The game received "mixed or average reviews" according to review aggregator website Metacritic. While critics praised the graphics and simple controls, they criticized Mario Kart Tours gacha element, as well as its monthly $4.99 Gold Pass feature, which is required to use the game's 200cc feature, to get more items and in-game achievements, the constant need for a stable internet connection, and the only way to unlock things like karts and gold badges in the game requires money. Many journalists noted that the monthly charge for the subscription service was the same as that of Apple Arcade, which launched a few days prior to the release of Mario Kart Tour, claiming that the former provides subscribers with more content for the same price and thus, is a better value.

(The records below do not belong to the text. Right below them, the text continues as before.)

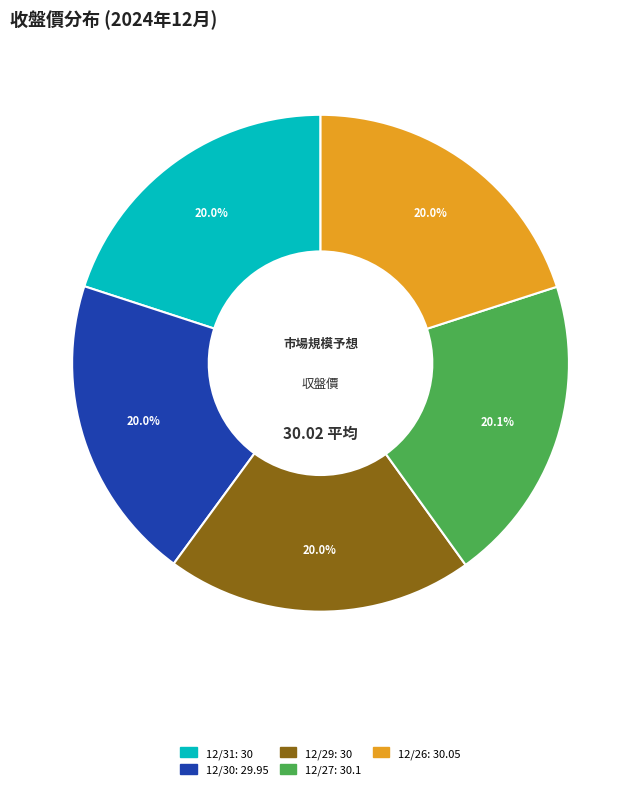

Approximately how many times larger is the value at 12/30 compared to 12/29?

1.0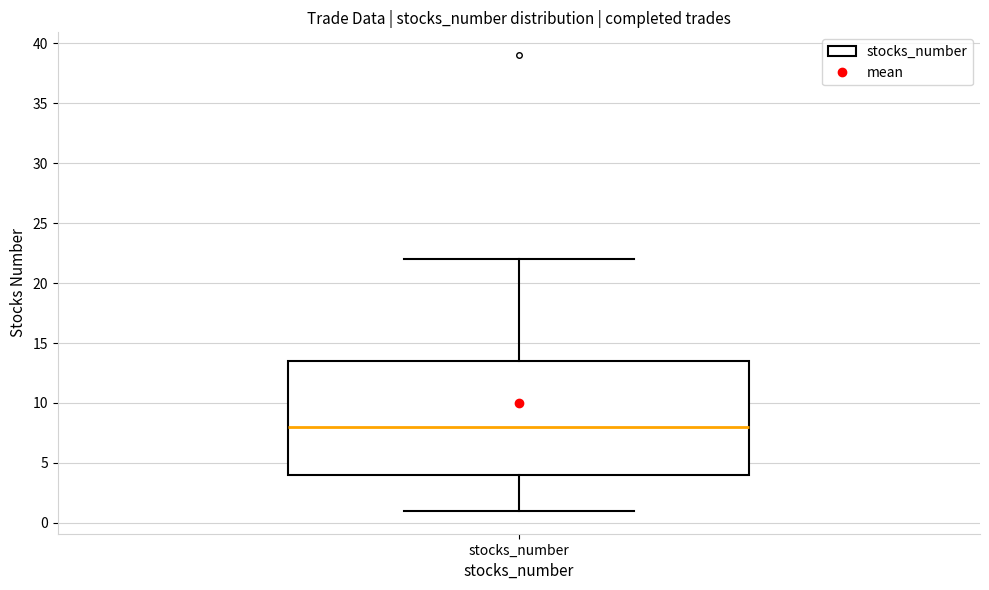

Transcribe this box plot: give where the median line is, the range the box spans, and where the two whiskers end, as read against the y-axis. The values are not printed on the chart, so give them approximately, as read against the axis.

median 8.0, box 4.0 to 13.5, whiskers 1.0 to 22.0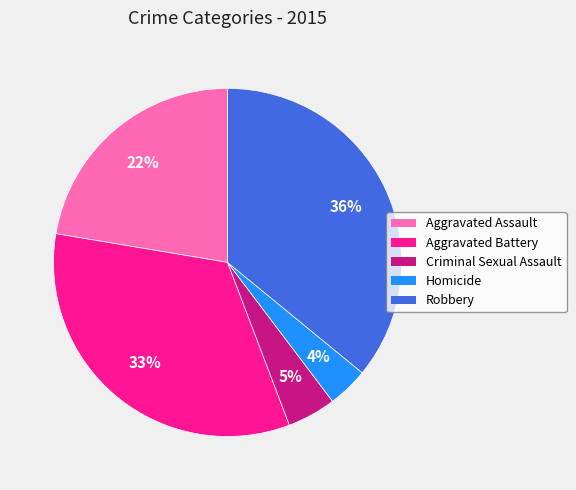

To the nearest percent, what portion does Aggravated Battery represent?

33%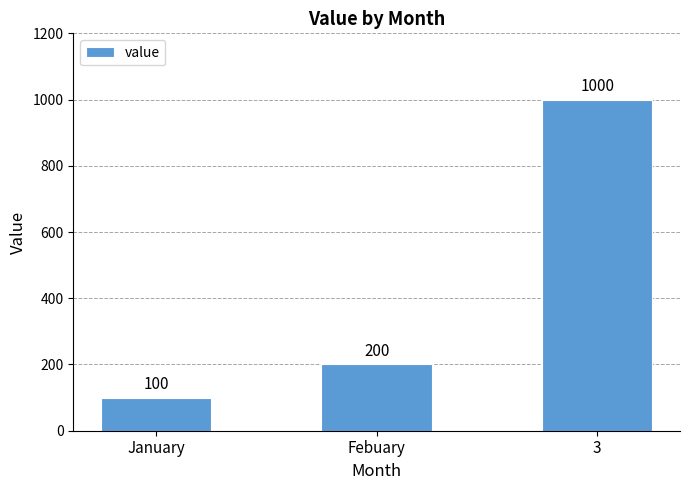

What value does the data have at Febuary?

200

The game was also criticized for player selection multiplayer functionality and not having characters at launch like Luigi who had been available in trailers, tutorials and the beta testing stage of the game.

Aggregate score
| Aggregator | Score |
|---|---|
| Metacritic | 59/100 |

Review scores
| Publication | Score |
|---|---|
| 4Players | 42/100 |
| Destructoid | 4.5/10 |
| GameRevolution | 3.5/5 |
| Gamezebo | 4.5/5 |
| IGN | 6.7/10 |
| Jeuxvideo.com | 11/20 |
| Nintendo Life | 7/10 |
| Pocket Gamer | 3.5/5 |

===Accolades===
Mario Kart Tour won the award for "Racing Game of the Year" at the 23rd Annual D.I.C.E. Awards, and was nominated for "Favorite Video Game" at the 2020 Kids' Choice Awards.

== Lootbox lawsuit ==
On May 17, 2023, a young boy assisted by his father filed a lawsuit against Nintendo for alleging one of Mario Kart Tour's previously implemented gacha mechanisms, or lootboxes, named 'Spotlight Pipes', "capitalized on and encouraged addictive behaviors akin to gambling," and called for all minors in the United States who were involved in purchasing in such lootboxes to receive a refund, after the young boy reportedly spent $170 in Mario Kart Tour microtransactions using his father's credit card.

Prior to its removal in 2022, the gacha mechanism allowed players to receive random in-game items and upgrades in return for buying the in-game currency of 'Rubies' and spending them at the 'Spotlight Pipes'. The suit also alleges that Nintendo intentionally made the game more difficult to progress without purchasing such microtransactions and that it "tricked players" into doing so. These actions go against California's Business law and Washington State's Consumer Protection Act.